Records contained in a dataset
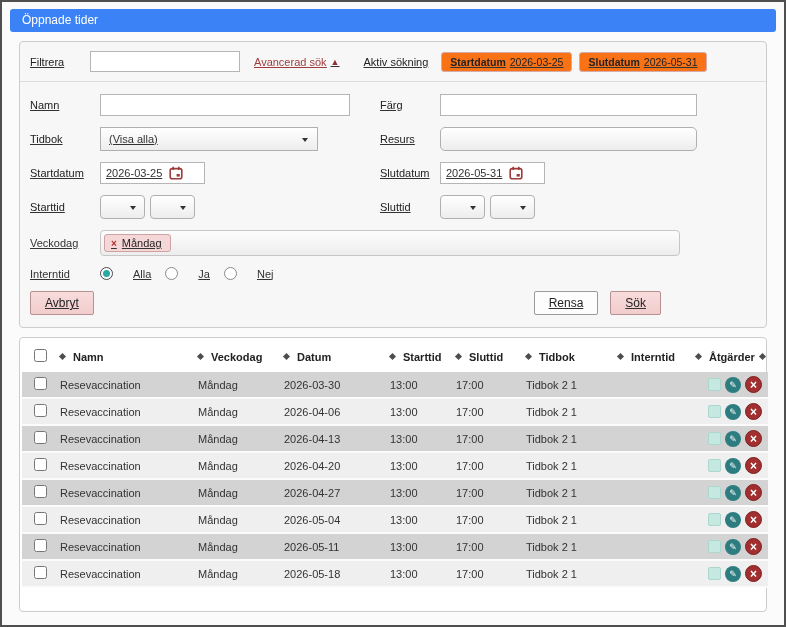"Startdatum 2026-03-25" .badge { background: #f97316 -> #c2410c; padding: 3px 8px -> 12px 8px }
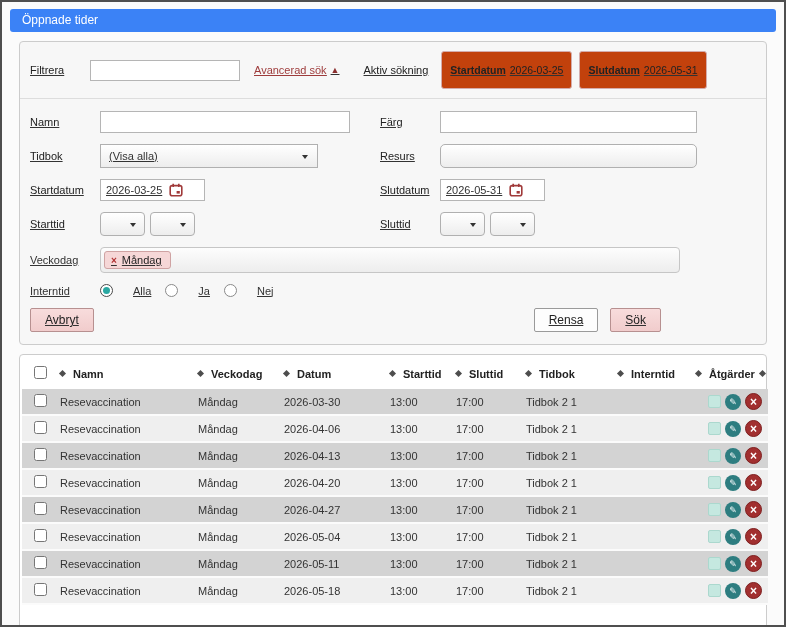"(Visa alla)" .sel { border-radius: 0 -> 8px; width: 218px -> 250px }
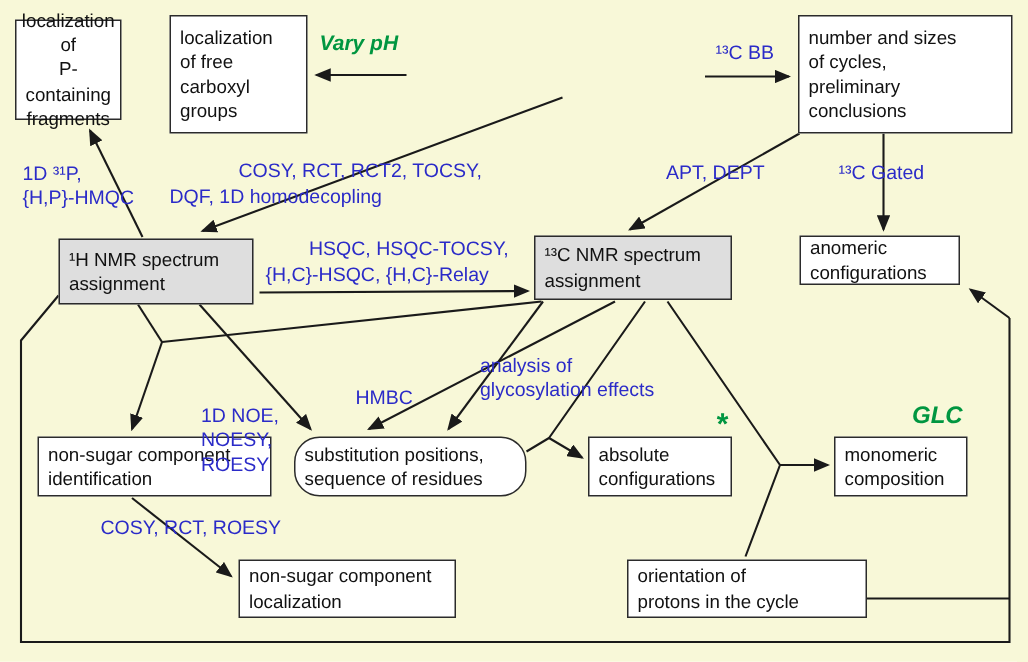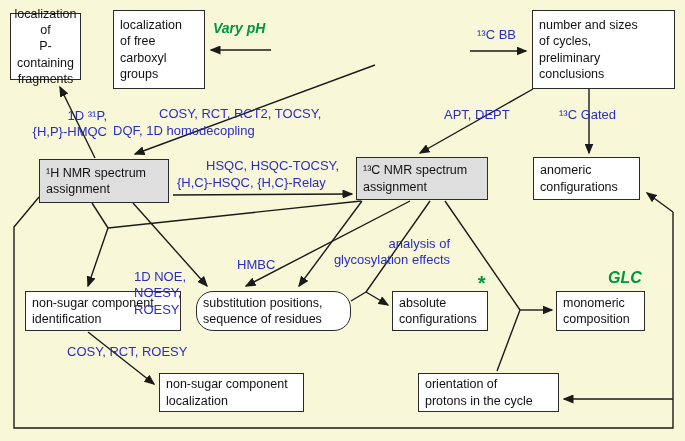"1D ³¹P," .lbl.center { text-align: right -> left }
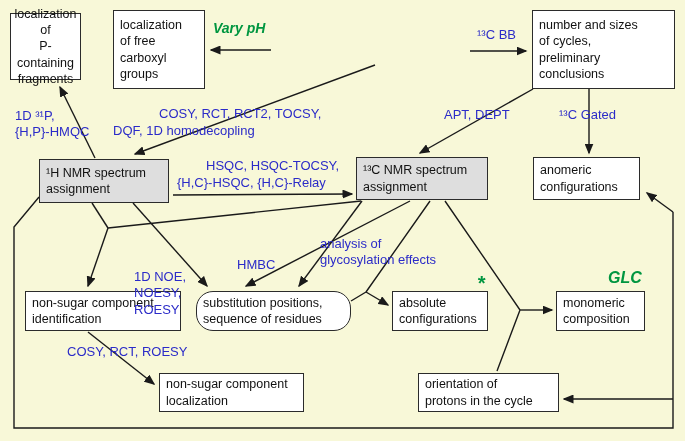"anomeric" div.bx { height: 43px -> 33px }
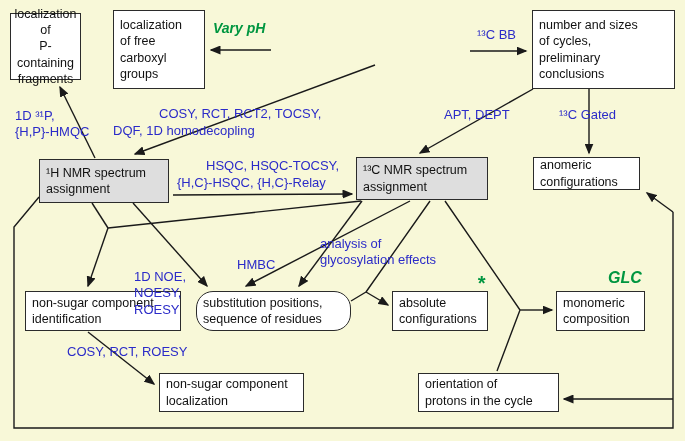"orientation of" div.bx { width: 141px -> 160px }
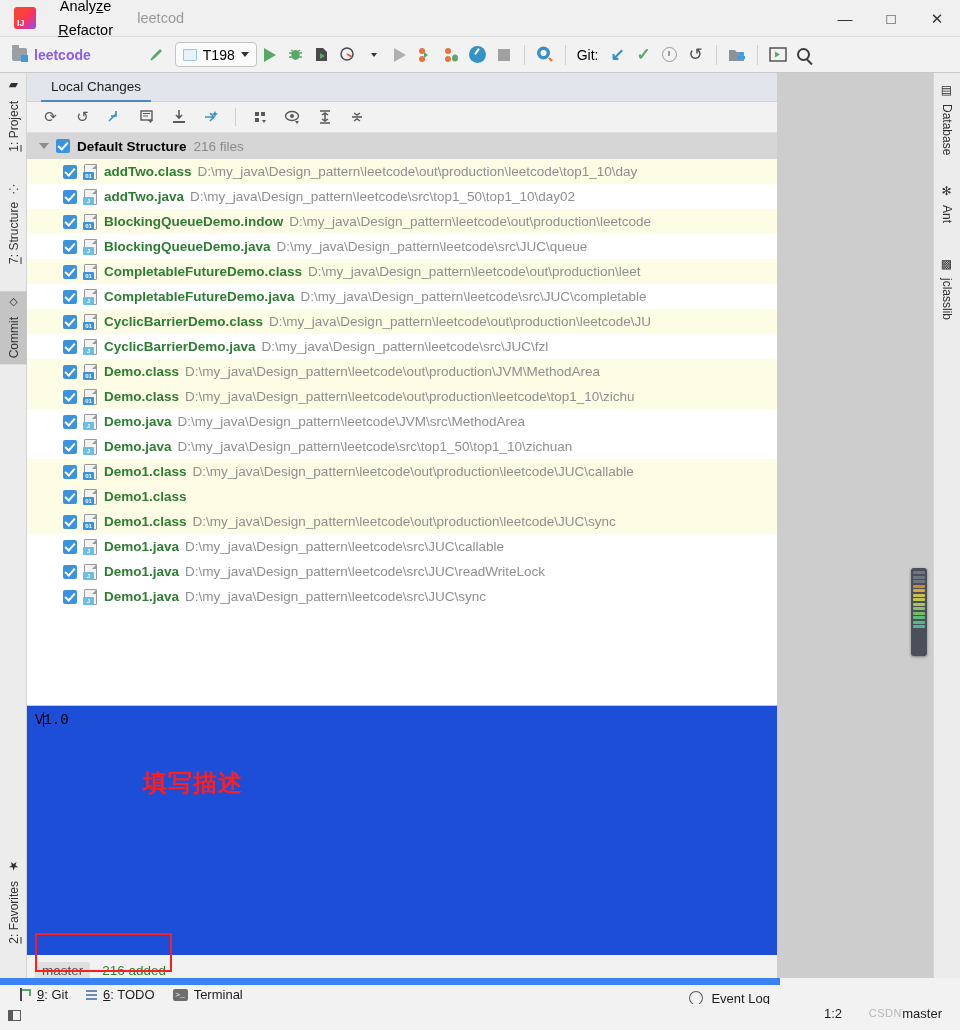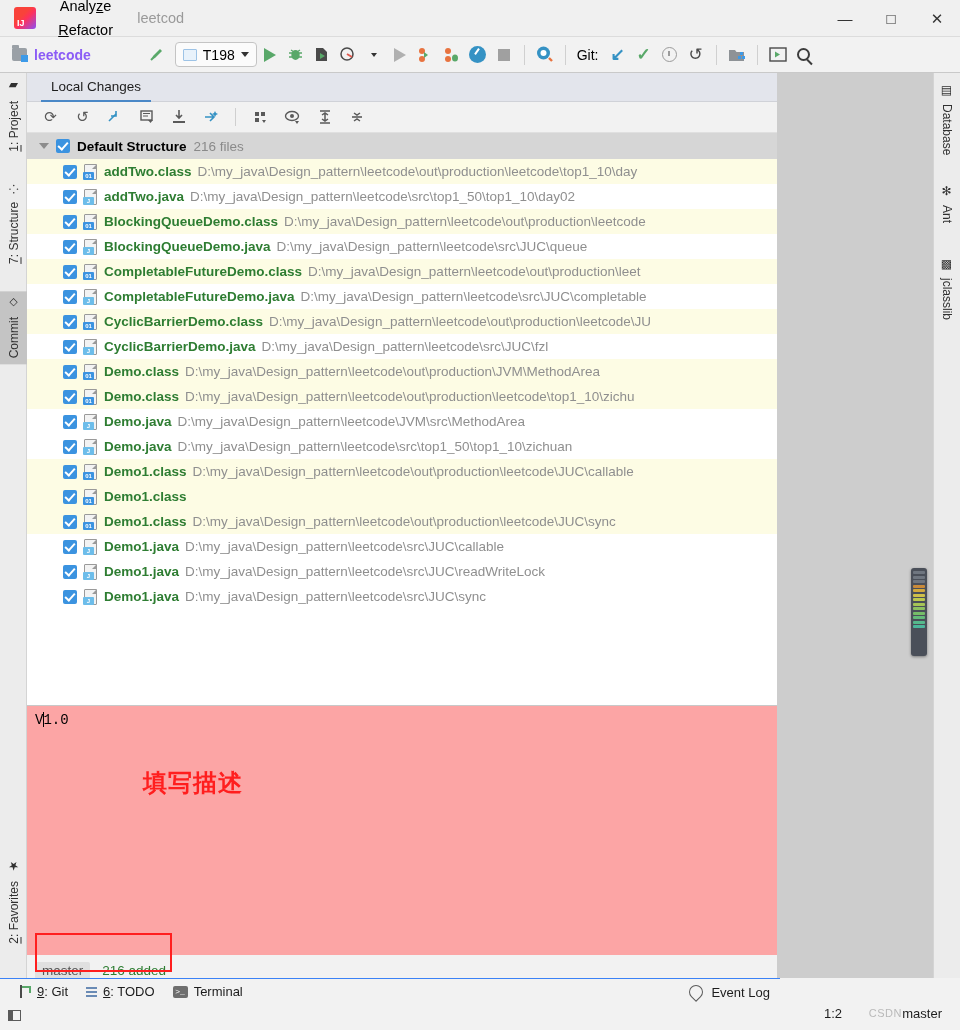"BlockingQueueDemo.class" span.fname { text: BlockingQueueDemo.class -> BlockingQueueDemo.indow }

* [What you are asked to do]: Every line from the one containing "width: 141px ->" through the last line of the records is to be reproduced exactly, with pictures left out and nothing else given.

* [Solution to this task]:
"orientation of" div.bx { width: 141px -> 160px }
"BlockingQueueDemo.class" span.fname { text: BlockingQueueDemo.class -> BlockingQueueDemo.indow }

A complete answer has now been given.